Class project's use of prayer irks parent
A class craft project with the Lord's Prayer attached to it has riled a parent in Shoreline whose 9-year-old son made the cardboard item...
Seattle Times staff reporter
A class craft project with the Lord's Prayer attached to it has riled a parent in Shoreline whose 9-year-old son made the cardboard item in his classroom this week.
But the Shoreline School District is standing behind the project, saying it is a traditional hornbook intended to teach students about life as a Pilgrim.
Glenn Creech, of Shoreline, said he was shocked when his son, Derek, brought home the project he made at Ridgecrest Elementary Tuesday with a preprinted copy of the Lord's Prayer stapled onto it. The item had a string attached to it, and his son was wearing it around his neck as he came off the bus.
"I thought that it was against the law for public schools to preach a specific religion," said Glenn Creech. "This is just outrageous."

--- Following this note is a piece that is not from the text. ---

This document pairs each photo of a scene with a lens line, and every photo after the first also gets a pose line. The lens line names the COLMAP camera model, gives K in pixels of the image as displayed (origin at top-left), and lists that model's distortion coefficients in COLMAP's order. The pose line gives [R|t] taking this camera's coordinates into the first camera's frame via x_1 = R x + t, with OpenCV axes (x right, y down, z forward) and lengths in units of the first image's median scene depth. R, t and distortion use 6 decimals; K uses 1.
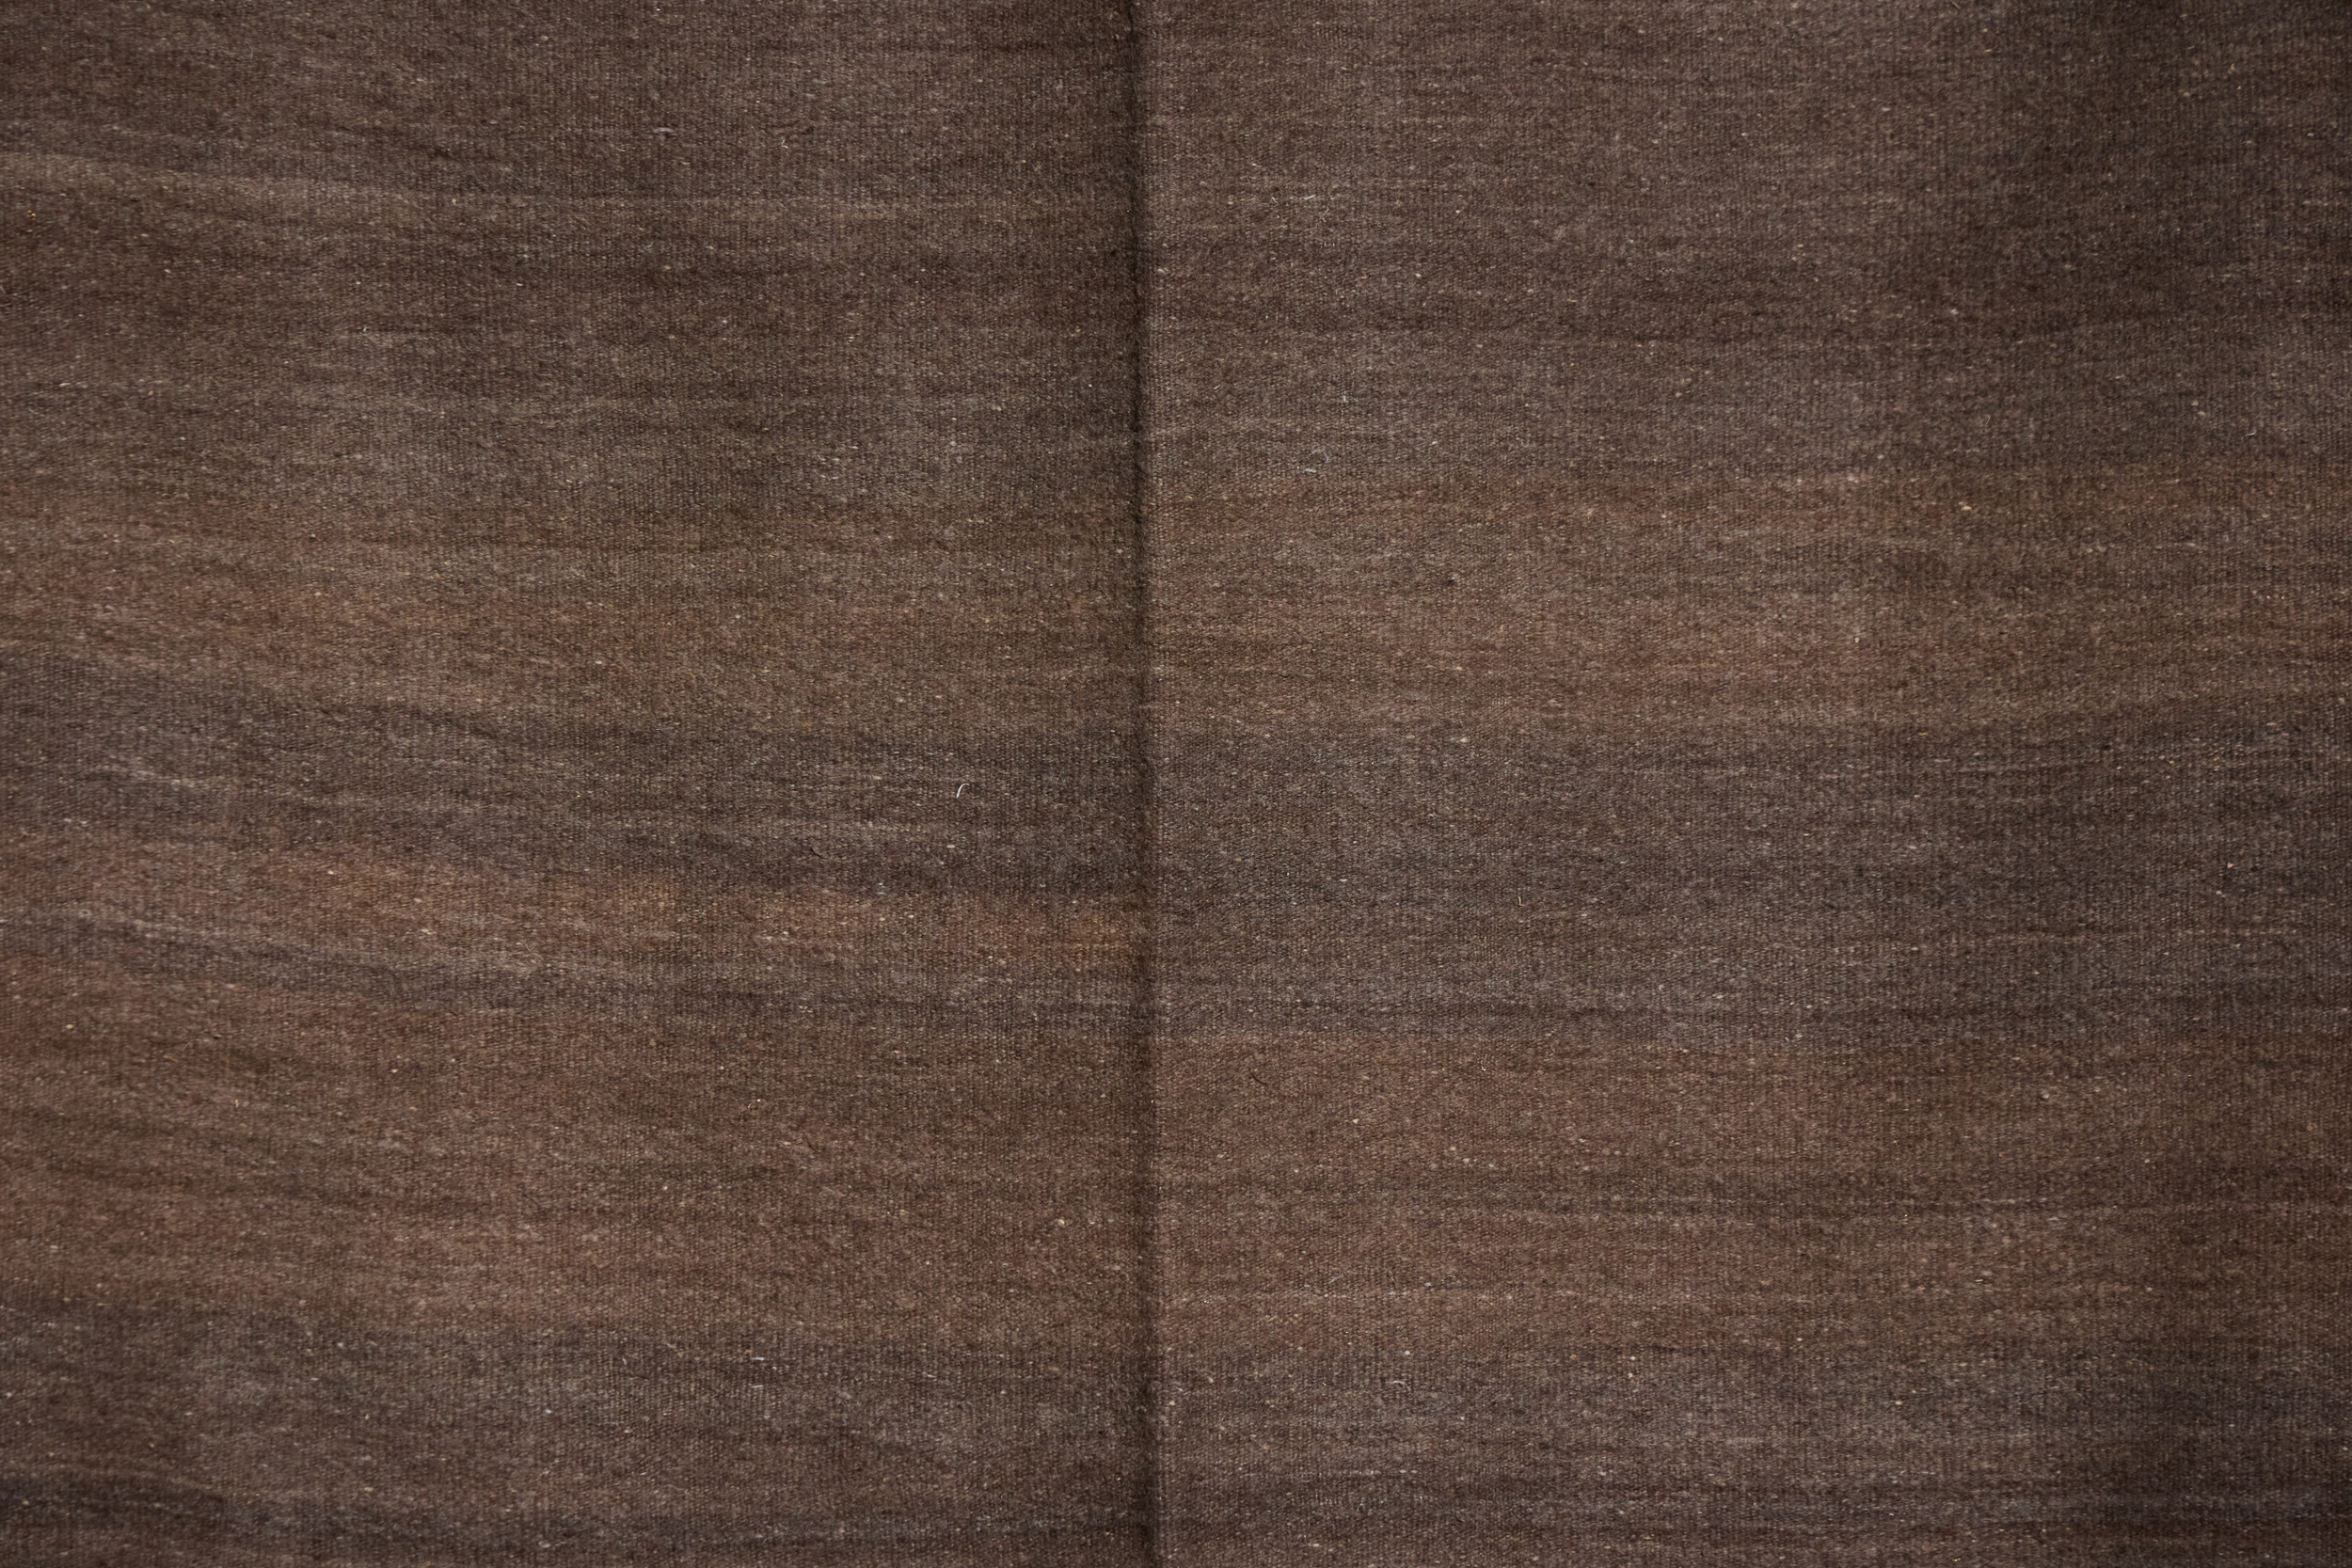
lens RADIAL K [[6305.7, 0, 1175.0], [0, 6305.7, 782.6], [0, 0, 1]] dist [0.073473, 0.000000]
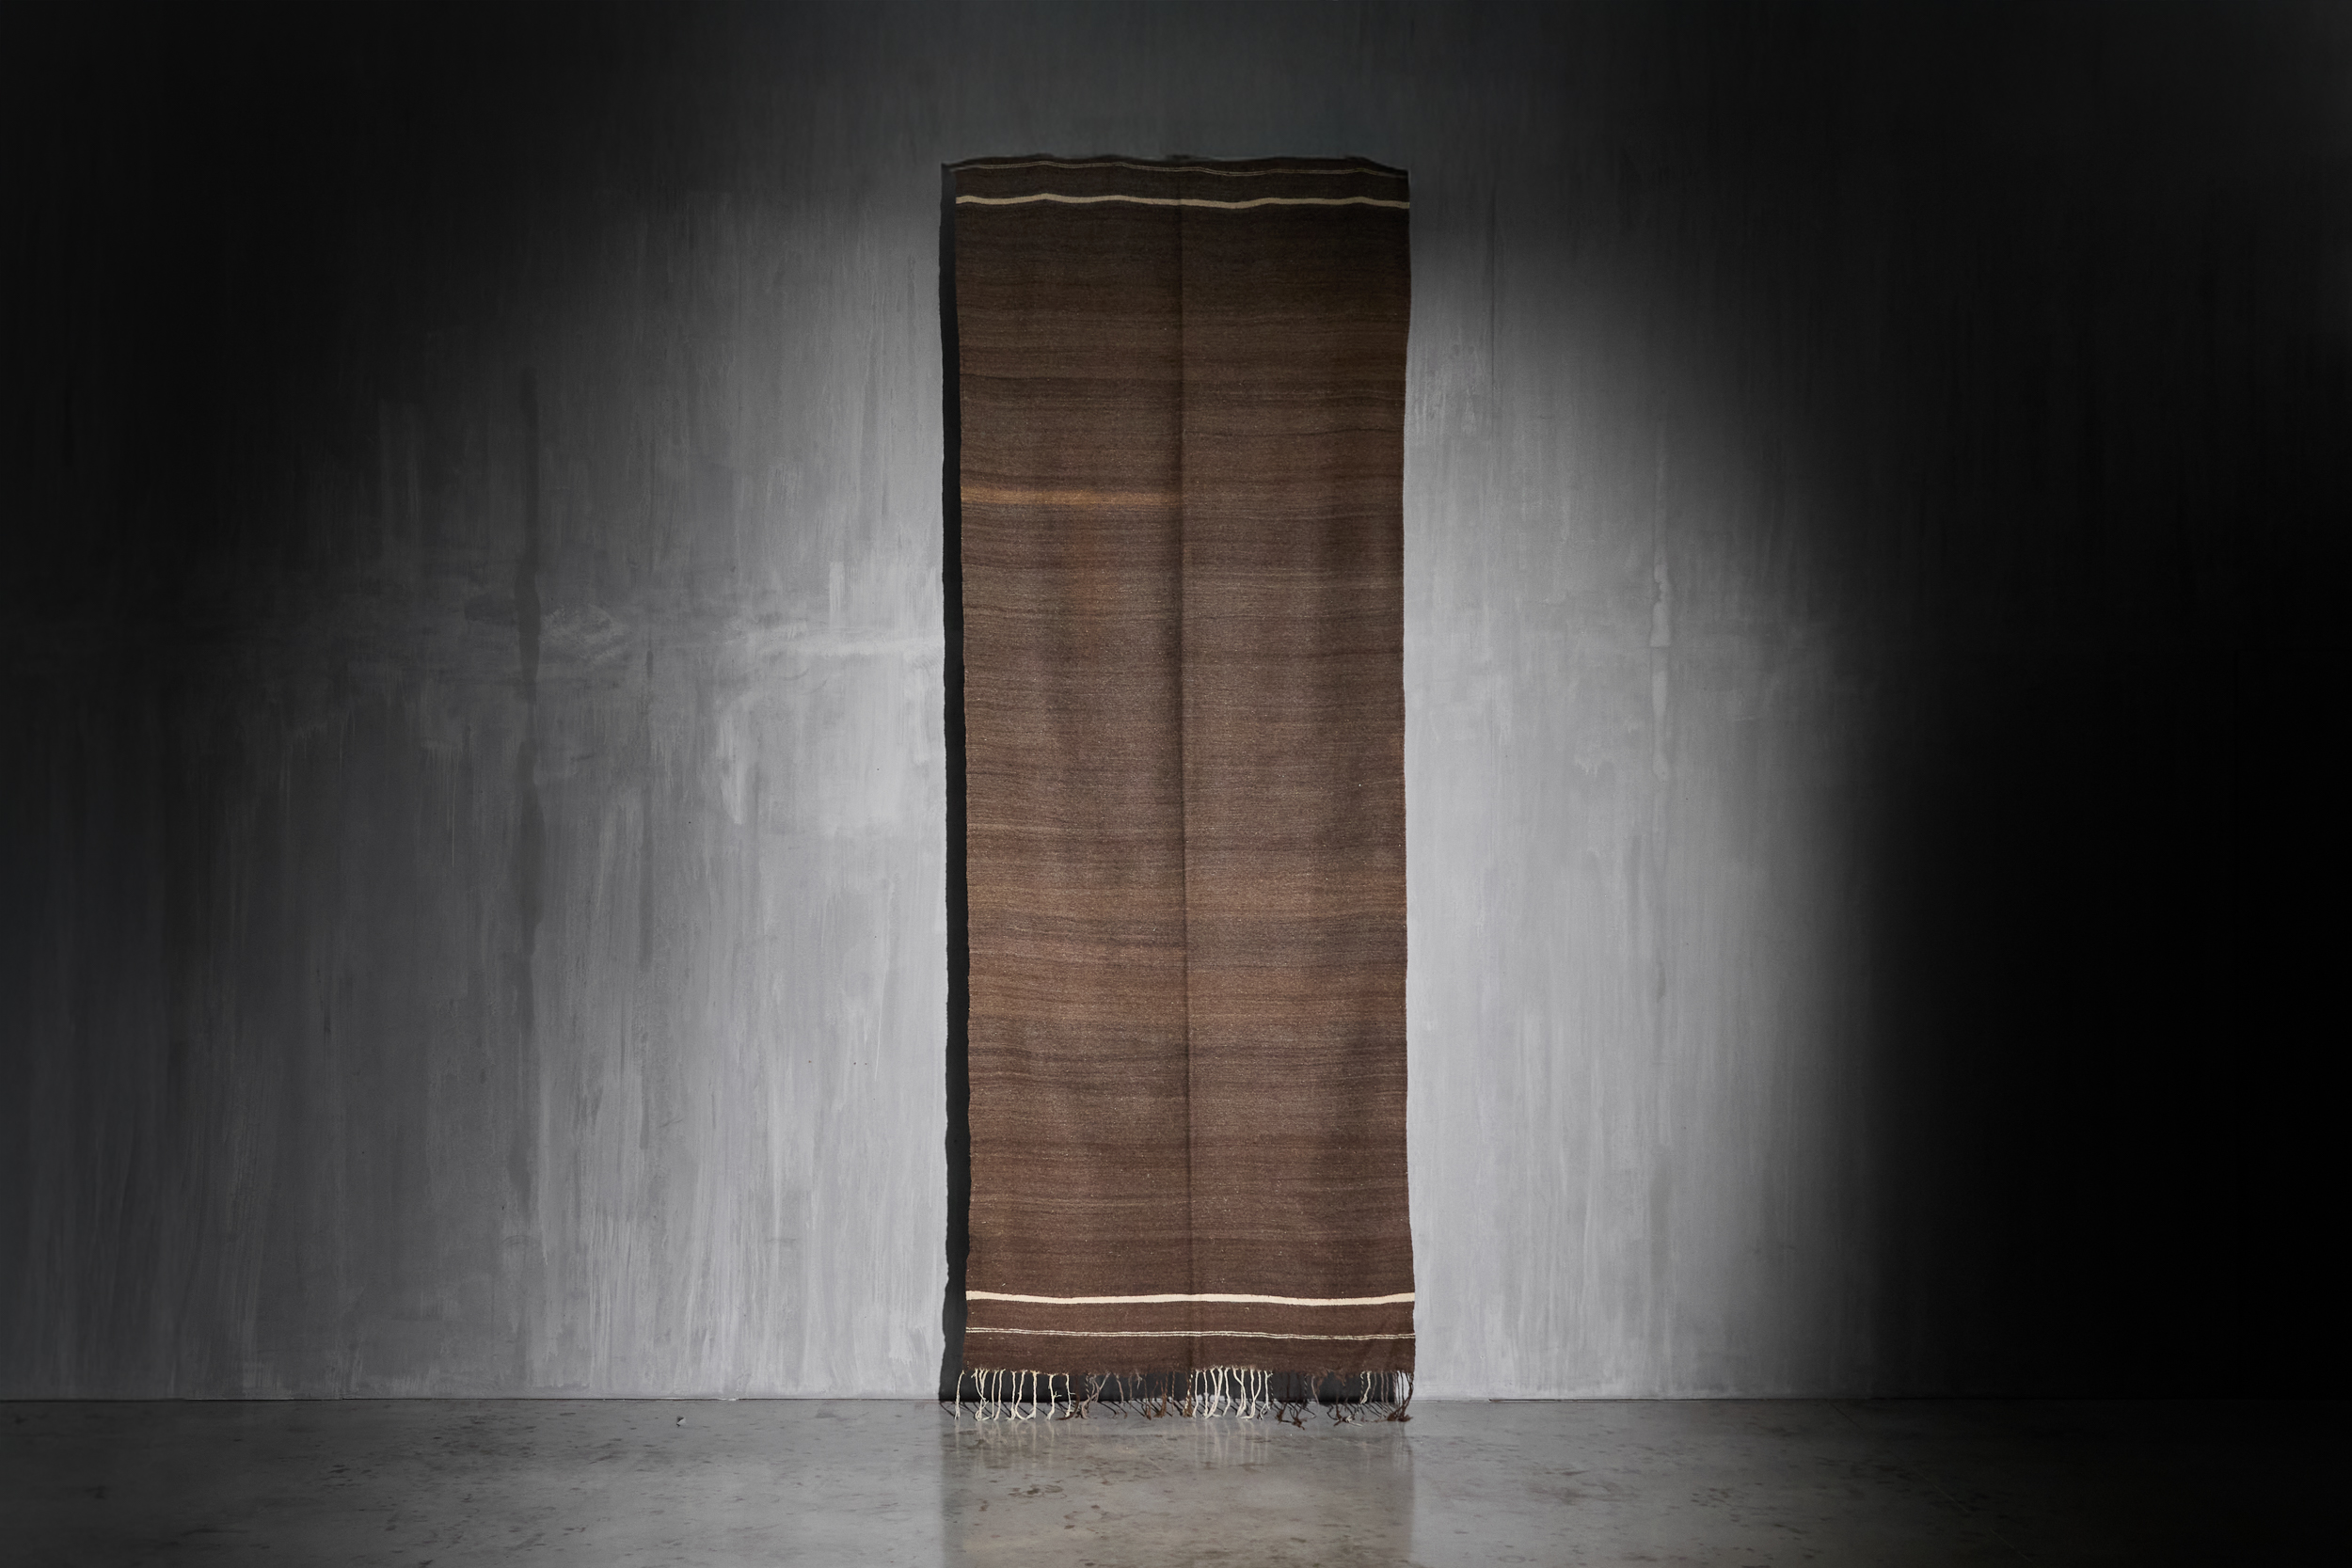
lens RADIAL K [[2316.0, 0, 1172.6], [0, 2316.0, 797.5], [0, 0, 1]] dist [0.009392, 0.000000]
pose [[0.999476, -0.012619, -0.029818, 0.048606], [0.011075, 0.998616, -0.051411, -0.010655], [0.030426, 0.051053, 0.998232, -1.157340]]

Shoreline School District spokesman Craig Degginger said the craft was part of a larger learning project on the Pilgrims. Third-graders from two classes went around various stations manned by parent volunteers, tasting food of the period, churning butter, writing with a quill, dressing in period costumes and making a period toy.
Another station was for making a hornbook — a tool once used to teach Pilgrim children how to read. It traditionally consists of a page printed with the alphabet and the Lord's Prayer protected by a layer of transparent horn.
Derek Creech's teacher, who has worked in the district for more than 20 years, has done a similar activity since she started at Ridgecrest in 1999, Degginger said.
"It was a certainly legitimate lesson, well taught by a group of veteran teachers. ... This is the first time there has been a complaint, according to the principal," he said.
Schools are required by law to remain free of sectarian control or influence, according to the state constitution.
The Shoreline School District policy states that subjects taught in school "may have a religious dimension" and that the study of these disciplines "shall give neither preferential nor disparaging treatment to any single religion or to religion in general and must not be introduced or utilized for devotional purposes."
Degginger said the Pilgrim project, as well as the hornbook, "is in keeping with our policy."
Creech, who said his family is "not strongly religious," disagrees.
"Giving someone a copy of a prayer, that could be implied that the prayer should be utilized for devotional purposes," he said.